SINGAPORE, 15 February 2023 – Mr Lam Chern Woon (蓝振文), Head of Research and Consulting at EDMUND TIE comments on the developer sales in January 2023.
New private home sales surged 130% m-o-m in January 2023 to 391 units, fuelled by the robust sales in Sceneca Residence in the OCR, which saw 157 units sold, contributing to 40% of the total month sales. The suburban project is the first major non-landed private residential launch (excluding ECs), after the Sep 2022 cooling measures.
In aggregate, the OCR accounted for 47% of sales in January, while the CCR and RCR accounted for 40% and 12%, respectively. Units launched in January multiplied by almost 10 times from December’s low base of 45 units.
Contrary to the OCR and CCR, the RCR registered a decline in sales in January; but this is most likely due to RCR seeing only 105 new units launched, on the back of a dearth of new project launches. The spike in sales for the OCR can be attributed to the fact that 270 new units were launched in this segment, compared to just 35 and 105 new units in the CCR and RCR, respectively.
Our analysis of the caveats showed that, in terms of buying demand by unit size in the primary market within the OCR, demand rose for units sized 1,000 sq ft and below in January (83% of total OCR units), compared to December (27%). The share of private homes sold in the OCR in January priced at $2 million and below doubled at 84%, compared to 42% in December, driven by demand for affordable units in the OCR due to tighter financing conditions.
Share of foreign purchases in private homes climbed to 9.2% in January, up from 8.3% in December, as the border reopens. Moving forward, we expect share of foreign purchases to inch up in 2023, on the back of China’s reopening, with demand from Mainland Chinese for private homes in Singapore expected to gradually recover in 2023. In addition, the potential return of well-heeled Mainland Chinese investors would likely drive demand for private homes, especially in the prime and city fringe areas.
In the OCR, sales were contributed by Sceneca Residence (157 units), which contributed to 85% of the segment’s sales. In the RCR, sales were contributed by projects such Riviere (13 units), The Landmark (10 units) and Liv @ MB (6 units), accounting for 60% of the segment’s sales. In the CCR, sales were contributed by projects such as Leedon Green (21 units), Klimt Cairnhill (17 units) and One Holland Village Residences (16 units) which accounted for 34% of the market segment’s sale in the month.
Among the top 10 best-selling projects islandwide, six were located in the CCR, another two were located in the RCR, with the remaining two located in the OCR. In addition, price pressures were noticeably more muted among the 10 top-selling projects in January. Among the top 10 top-selling projects, only three projects (Leedon Green, Riviere and Perfect Ten) saw higher monthly median sales price in January, while six projects saw declines.

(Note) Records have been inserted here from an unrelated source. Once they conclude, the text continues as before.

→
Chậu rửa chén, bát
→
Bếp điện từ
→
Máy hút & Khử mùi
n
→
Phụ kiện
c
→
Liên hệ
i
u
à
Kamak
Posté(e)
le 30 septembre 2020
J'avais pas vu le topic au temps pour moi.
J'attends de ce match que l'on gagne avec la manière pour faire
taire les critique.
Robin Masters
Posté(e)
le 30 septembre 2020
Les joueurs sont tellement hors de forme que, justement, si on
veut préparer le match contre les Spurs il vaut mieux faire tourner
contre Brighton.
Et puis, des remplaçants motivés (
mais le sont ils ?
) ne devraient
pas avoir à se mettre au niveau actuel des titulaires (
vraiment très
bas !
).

On the whole, we expect overall housing demand to moderate in 2023, on the back of rising interest rates and tighter financing conditions that increase borrowing costs. Nonetheless, the property market is supported by a tight labour market and healthy household balance sheets. With a slowdown in the sales momentum, the supply-demand dynamics are now more balanced. In addition, we expect sales momentum to gradually pick up in the coming months, especially after the Lunar New Year lull period, as developers pick up the pace of launches.

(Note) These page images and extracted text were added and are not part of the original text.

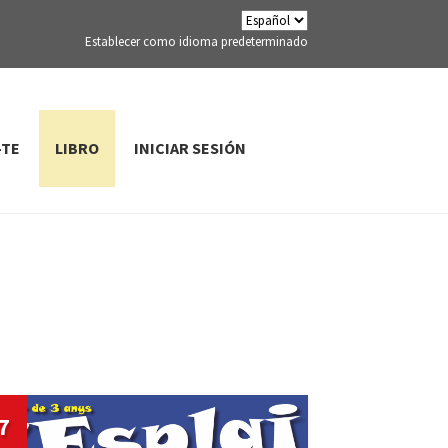
Establecer como idioma predeterminado
-TE
LIBRO
INICIAR SESIÓN
7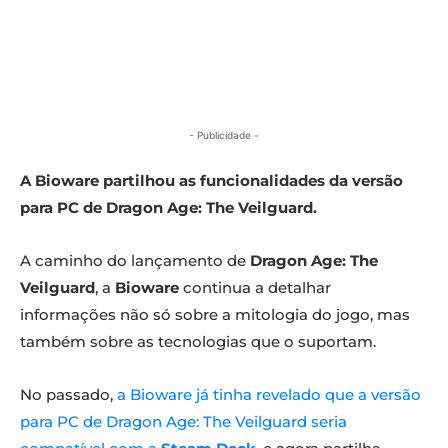
- Publicidade -
A Bioware partilhou as funcionalidades da versão
para PC de Dragon Age: The Veilguard.
A caminho do lançamento de
Dragon Age: The
Veilguard
, a
Bioware
continua a detalhar
informações não só sobre a mitologia do jogo, mas
também sobre as tecnologias que o suportam.
No passado,
a Bioware já tinha revelado que a versão
para PC de Dragon Age: The Veilguard seria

Post-Budget 2023, higher marginal Buyer’s Stamp Duty (BSD) rates will now apply for properties priced above S$1.5 million. This would egg developers to cap their property quantum at a level to move sales. In any case, most buyers and investors looking at units priced at around S$2 million or lower are unlikely to be impacted much or deterred by the new BSD rates.
Some buyers considering luxury properties may defer their purchases given the added transaction cost, but we expect them to enter the market eventually, given the relative price attractiveness of the prime segment. In addition, for buyers that are already subjected to ABSD, the increase in overall transaction cost is marginal.
We maintain our price growth projection of 1-3% for 2023, down from 2022’s 8.6%, amid projected slower economic growth for this year, as well as ongoing macroeconomic headwinds.